Tim Kennedy Brings Up Important Point on 'Gun Violence'

AP Photo/Brittainy Newman

For a lot of people, it seems obvious that the issues we have in this country are the result of our gun laws being too lenient. Yes, the Second Amendment protects the right to keep and bear arms, but that isn't a suicide pact, they argue. We should have some restrictions or else we're going to have bigger problems.


In fact, every failure of gun control tends to be ascribed not to gun control failing, but to there just not being enough of it.

But former UFC fighter and Special Forces sniper Tim Kennedy isn't buying that.

Never one to shy away from offering his opinions, he's taking issue with a lot of the rhetoric around gun control.

I mean, he's not wrong. It's a bit simplistic, but it's not inaccurate.

Honduras has a terrible homicide rate despite massive amounts of gun control. While Switzerland does have gun control as well, there's also plenty of firearms in people's homes and they have practically no homicides.

Many people will argue that this is a bad comparison due to economics, but I actually agree with Kennedy that the issue is cultural.

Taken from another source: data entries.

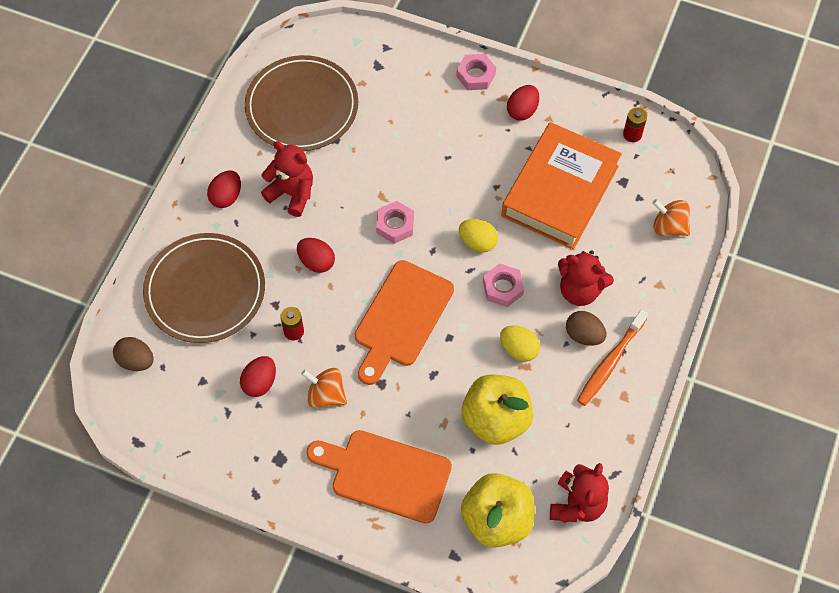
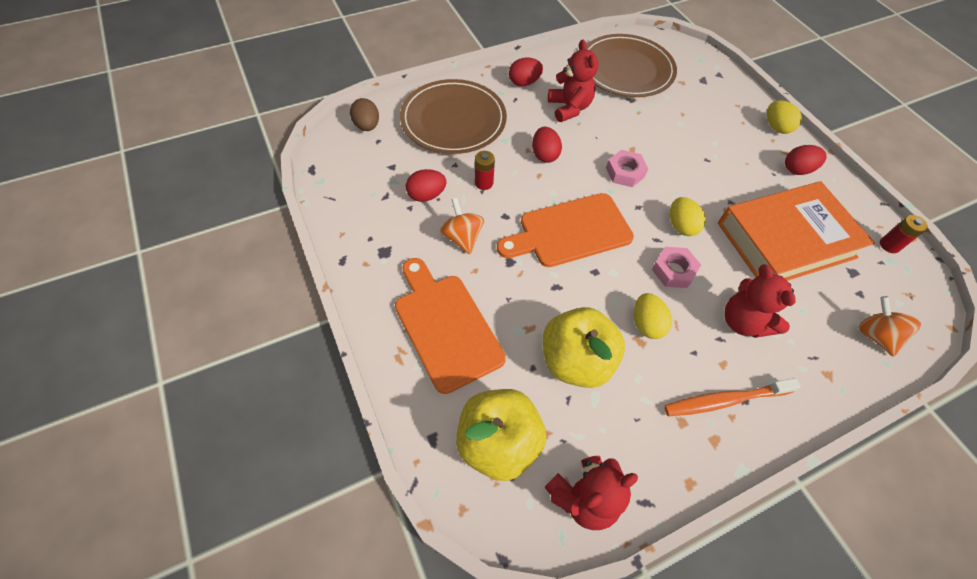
camera: 40 degrees right, 5 degrees down
(475, 75) = (776, 127): pink nut -> yellow egg
(584, 335) = (717, 359): brown egg -> none

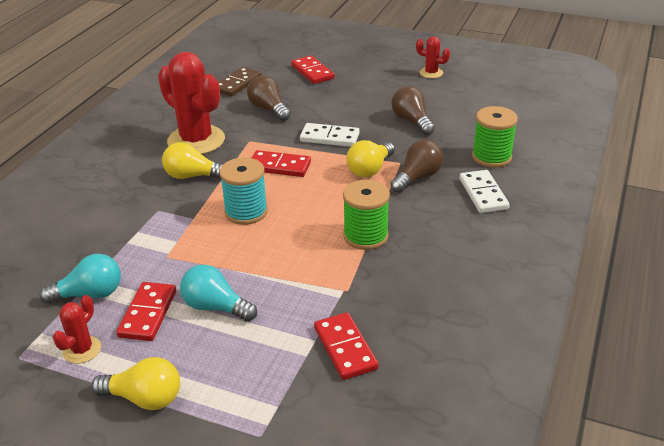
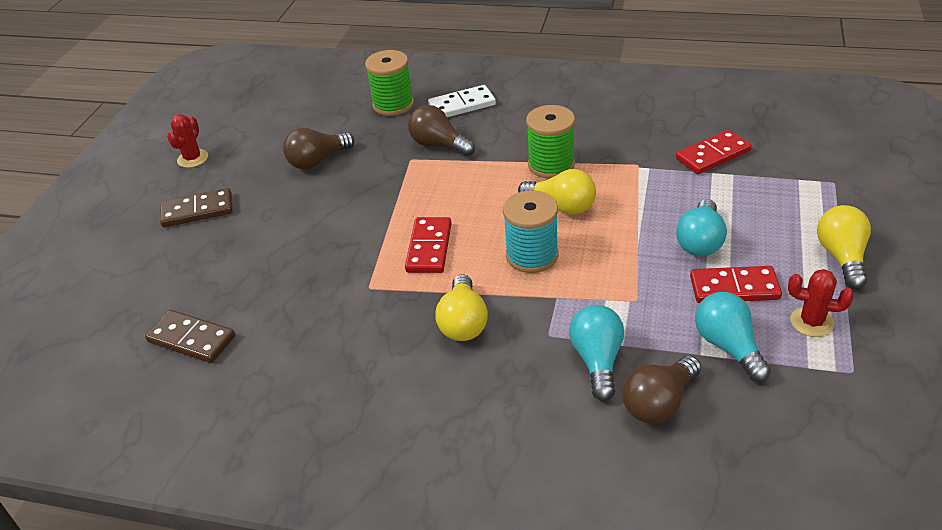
camera: 95 degrees left, 5 degrees up
(120, 228) = (597, 360): none -> turquoise light bulb
(196, 140) = (369, 343): red cactus -> none
(268, 109) = (279, 287): brown light bulb -> brown light bulb (659, 403)
(312, 72) = (167, 263): red domino -> none
(329, 138) = (357, 218): white domino -> none
(365, 78) = (197, 211): none -> brown domino
(370, 169) = (427, 178): yellow light bulb -> yellow light bulb (561, 206)

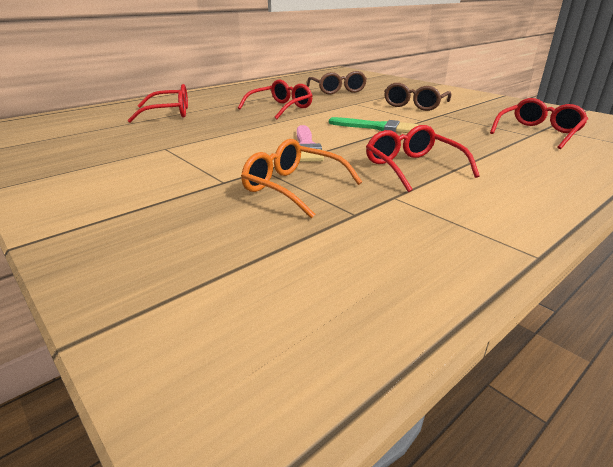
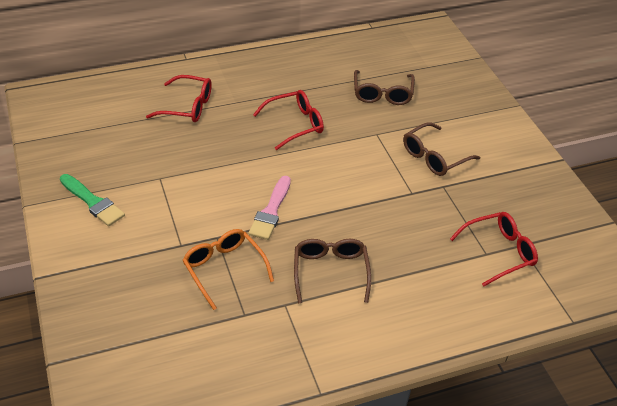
camera: 20 degrees right, 15 degrees up
(377, 127) = (357, 194): green brush -> green brush (93, 202)
(413, 168) = (330, 273): red glasses -> brown glasses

Switzerland has a culture of respecting people's lives. They don't tolerate criminality and don't accept anything less than good behavior from their citizens.

Honduras...isn't like that at all.

This isn't the first time Kennedy has offered his thoughts on the problems we face and it's not the first time he made a valid point on the subject, either.

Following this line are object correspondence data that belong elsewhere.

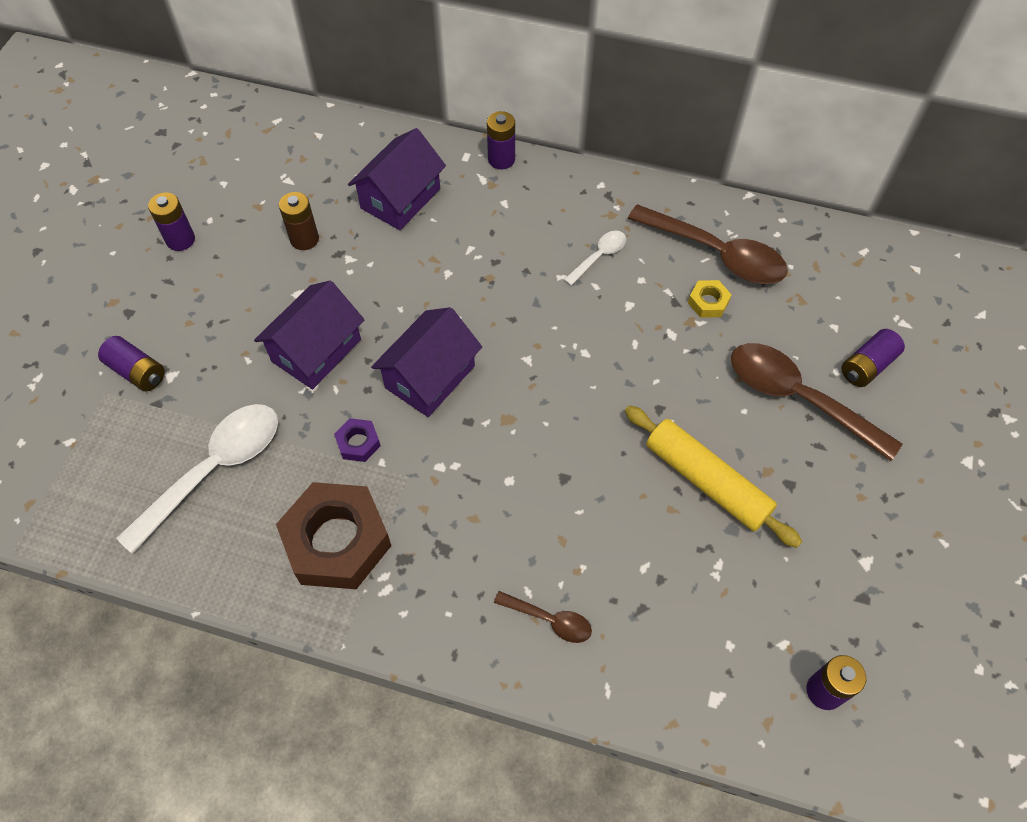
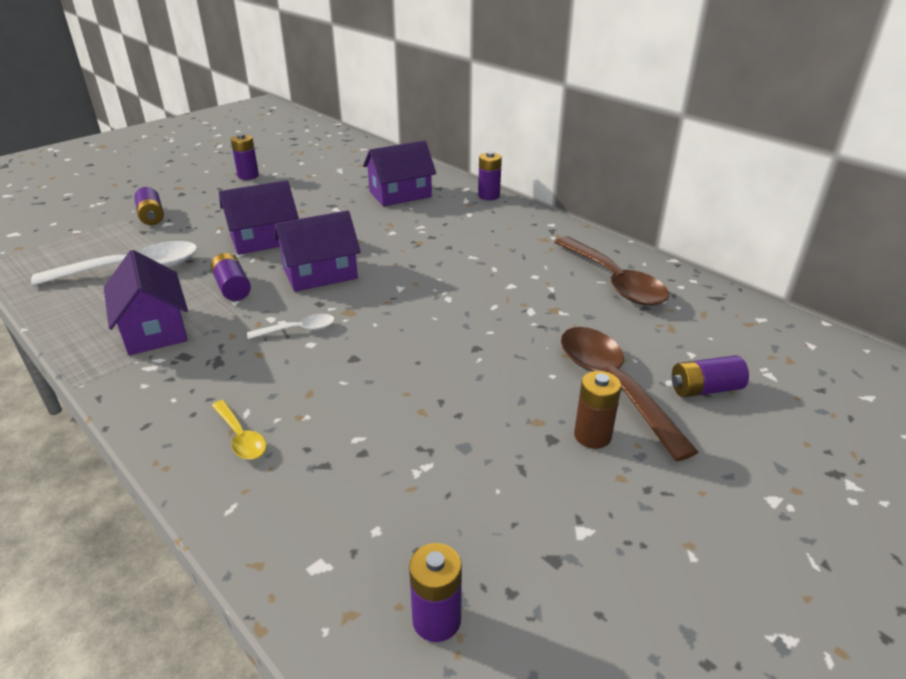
camera: 30 degrees right, 25 degrees down
(304, 239) = (318, 194): brown battery -> brown battery (592, 436)
(337, 541) = (154, 329): brown nut -> purple house
(358, 443) = (232, 288): purple nut -> purple battery
(550, 620) = (241, 437): brown spoon -> yellow spoon
(599, 256) = (513, 255): white spoon -> white spoon (298, 330)
(706, 481) = (472, 406): yellow rolling pin -> none
(708, 302) = (580, 304): yellow nut -> none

Back in 2019, Kennedy made an appearance on FOX News to express his belief that the lack of masculinity being instilled in the young of this generation was the real cause of the surge of mass shootings in the US, rather than ease with which Americans can obtain automatic firearms.

He said:

''There is not enough masculinity, What we are doing to our boys now is stunting them. We are built, hard-wired to do incredible things -protect is one of them.''

Kennedy added:

''Everyone is made different, but men have to be men. And boys grow up to be men. You have to allow them to do that.''

I mean, he's making a valid observation here. We've devalued masculinity's protective instincts by devaluing masculinity itself. (This piece is stupid for saying we have easy access to automatic weapons, rather than semi-automatics, but it's a sports site. What can you expect?)

Yet I can't ignore the fact that Honduras has a machismo culture whereas Switzerland is more likely to follow the most passive version of "masculinity" that's so common in Europe. The difference here, though, is that Swiss men are more likely to settle their disagreements with either words or fists, whereas Honduran men prefer to settle them more permenantly.


That's not good, and it mirrors much of what we see here in the United States, where the homicide rate is typically higher in communities with a similar honor culture, where insults must be met with violence.

The issue, though, is that Honduras has tons of gun control, yet none of that is doing anything at all to prevent the bloodshed.

Switzerland has a ton of guns, and fewer homicides than on your typical children's television program.

Somehow, I think that lesson will go right over some people's heads.